Heads must roll over family maintenance payment violation

Politicians need to start taking responsibility for their blundering departments which tramp on the rights of our most vulnerable and make a mockery of our constitution.
Politicians need to start taking responsibility for their blundering departments which tramp on the rights of our most vulnerable and make a mockery of our constitution.
Image: 123rf.com / LEON SWART

Politicians need to start taking responsibility for their blundering departments which tramp on the rights of our most vulnerable and make a mockery of our constitution.

The latest horror, care of the ironically named justice department, has once again struck at mainly women and children.

Thousands who desperately need monthly family maintenance payments have been denied access to this income in the midst of a horrific pandemic and a lockdown that has robbed this country of investment and its people of jobs and a regular income.

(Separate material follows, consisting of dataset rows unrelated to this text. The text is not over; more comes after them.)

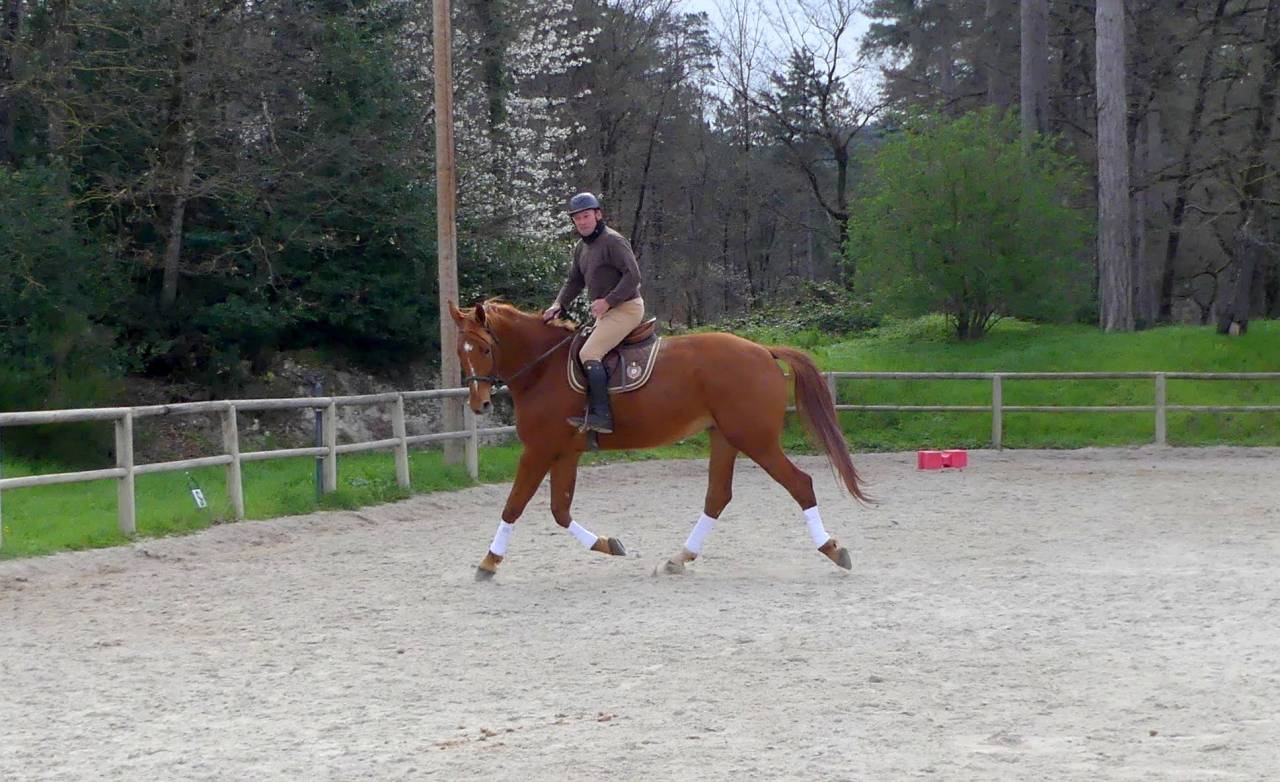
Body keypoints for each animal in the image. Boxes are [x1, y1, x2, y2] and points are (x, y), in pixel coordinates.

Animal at [447, 300, 868, 580]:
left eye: (484, 348)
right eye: (460, 352)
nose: (480, 404)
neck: (543, 368)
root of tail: (763, 350)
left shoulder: (538, 451)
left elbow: (513, 505)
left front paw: (488, 562)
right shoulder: (565, 453)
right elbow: (559, 511)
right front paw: (608, 544)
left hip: (756, 441)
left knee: (800, 484)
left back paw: (833, 549)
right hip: (725, 439)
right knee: (717, 497)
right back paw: (679, 558)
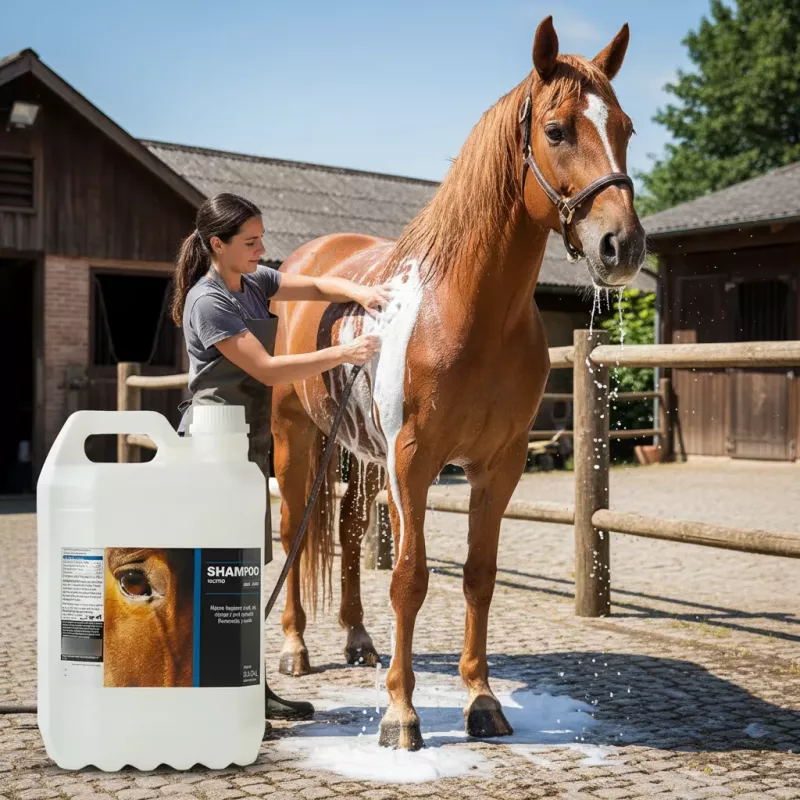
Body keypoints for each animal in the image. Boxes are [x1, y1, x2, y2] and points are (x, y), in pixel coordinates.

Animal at [270, 15, 645, 750]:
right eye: (556, 130)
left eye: (625, 126)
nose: (621, 245)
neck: (468, 310)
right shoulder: (413, 463)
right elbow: (410, 578)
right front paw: (401, 713)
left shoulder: (497, 466)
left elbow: (478, 576)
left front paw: (481, 699)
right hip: (294, 439)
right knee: (292, 529)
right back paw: (297, 647)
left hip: (361, 455)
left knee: (350, 534)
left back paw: (356, 639)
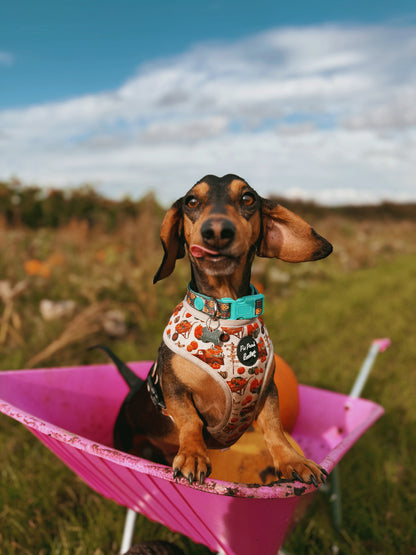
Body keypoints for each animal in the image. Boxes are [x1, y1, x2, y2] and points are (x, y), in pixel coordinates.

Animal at [110, 174, 332, 486]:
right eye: (192, 201)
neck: (225, 312)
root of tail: (132, 389)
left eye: (248, 198)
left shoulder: (267, 392)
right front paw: (193, 454)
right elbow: (189, 420)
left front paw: (292, 460)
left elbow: (274, 428)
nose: (216, 231)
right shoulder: (175, 389)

This newspaper first broke the story of the system failing its beneficiaries in May.

Since then, it has written a number of stories on how migration from a chaotic system to one that was supposed to bring order has instead had the opposite effect.

Long queues of desperate people outside court buildings in the midst of the pandemic became a common sight.

The Dispatch exposed that the problem appeared to lie with MojaPay, the new “smart”  system the justice department started using in 2016 for third-party payments such as court-ordered maintenance payments.

It is simply not good enough for the responsible politician to wring his hands and acknowledge how badly his department is treating women and children

For reasons which remain unclear, thousands of people, particularly in the Eastern Cape, were not migrated to the new system.

When the old system was mothballed, employers and individuals continued paying court-ordered maintenance into a now defunct bank account.

Some bounced back, some disappeared into a black hole.

None of it reached the struggling single mothers and children for whom it was intended.

Unravelling this self-created Gordian knot in an inefficient and stagnant bureaucracy will be a mammoth task.

In the meantime, over a protracted period of almost six months, mothers and children have been forced to do without an income.

Deputy justice minister John Jeffery has shaken his head, tut-tutted, and acknowledged that the rights of these women and children have been “violated”.

He expressed his “dissatisfaction” with the situation and says he is sending two people from the national office to try to sort it out.

But it is simply not good enough for the responsible politician to wring his hands and acknowledge how badly his department is treating women and children.

In almost every other democracy in the world, an admission by a politician that their department had effectively used the constitution as toilet paper would conclude with an offer to resign.

Someone, somewhere must be held accountable.

If Jeffery cannot find the appropriate head to put on a platter, both he and justice minister Ronald Lamola should resign.